Explore and Visualize
The final stage of the data lifecycle involves detailed data exploration and visualization for extracting insights that can be used to make informed decisions.
- Datalab: This web-based interactive tool, can be used for exploration, analysis, and visualization of data. Python programs can be written and executed on interactive web-based notebooks for processing and visualization of data. These notebooks can further be shared with collaborators and even published on code-sharing websites such as GitHub.
- Looker: A platform offering tools to enhance data experiences from embedded analytics to modern business intelligence, custom data apps, and workflow integration.
- Data Studio: Offering interactive dashboards and reports with the visual representation of live data in the form of charts and graphs. These can be shared with collaborators who can further customize the data visualization using interactive controls. Data Studio can fetch data from other Google Cloud services such as Cloud SQL, BigQuery, and Google Sheets to create reports and dashboards.
- BigQuery BI Engine: A fast, in-memory analysis service for BigQuery that enables interactive analysis of large and complex datasets with sub-second query response times and a higher level of concurrency. BI Engine integrates seamlessly with Data Studio creating rich and interactive reports and dashboards with minimal effort.
- Sheets: For visualizing data in spreadsheets, Sheets can be used and since it integrates with BigQuery, it can be turned into a powerful tool allowing analysis of billions of rows of BigQuery data without requiring SQL. Not only can BigQuery queries and data be embedded into Sheets, the results can also be exported to CSV files to create smaller datasets if required. Furthermore, native spreadsheet features like charts, pivot tables, and formulas can be used.
- Data Catalog: A fully managed metadata management service that can scale on-demand and quickly discover, manage, and understand data assets. Data Catalog uses Google search technology and a simple search interface to provide a comprehensive view of data assets. Data Catalog’s integration with Cloud Data Loss Prevention and Cloud Identity and Access controls ensures compliance and security.
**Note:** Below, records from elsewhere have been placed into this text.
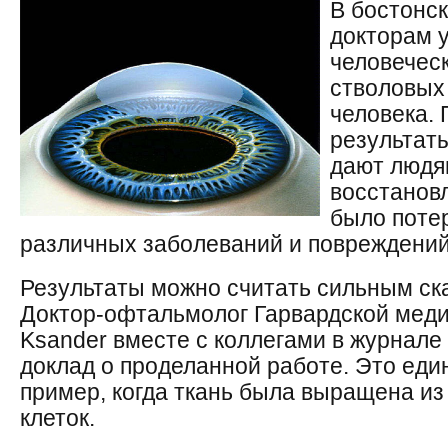
В бостонс
докторам 
человеческ
стволовых 
человека.
результат
дают людя
восстановл
было потер
различных заболеваний и повреждений
Результаты можно считать сильным ск
Доктор-офтальмолог Гарвардской мед
Ksander вместе с коллегами в журнале
доклад о проделанной работе. Это ед
пример, когда ткань была выращена из
клеток.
Orchestration Layers and Workflows
Orchestration is necessary to integrate all elements of the data lifecycle which can range from simplistic to highly complex workflows. These layers help start and stop tasks, provide dashboards for monitoring processing, and even copy files and send notifications. Apart from custom orchestration apps, Cloud Composer can be used for authoring, monitoring, and scheduling pipelines across the clouds. It is a fully managed workflow orchestration service. Its built-in integration with various Google Cloud services including, BigQuery, Cloud Storage, Datastore, Dataflow, Dataproc, Pub/Sub, and AI Platform make Cloud Composer a powerful service for orchestration on Google Cloud.
Conclusion
While Google Cloud Platform trails behind Amazon Web Services and Microsoft Azure when it comes to cloud computing market share, it's gradually making progress. However, when it comes to big data and analytics, Google has a proven track record of managing them efficiently and intelligently in its own popular services. When businesses have access to the very same infrastructure and services Google uses internally, the Google Cloud Platform is a suitable choice for data management and analytics.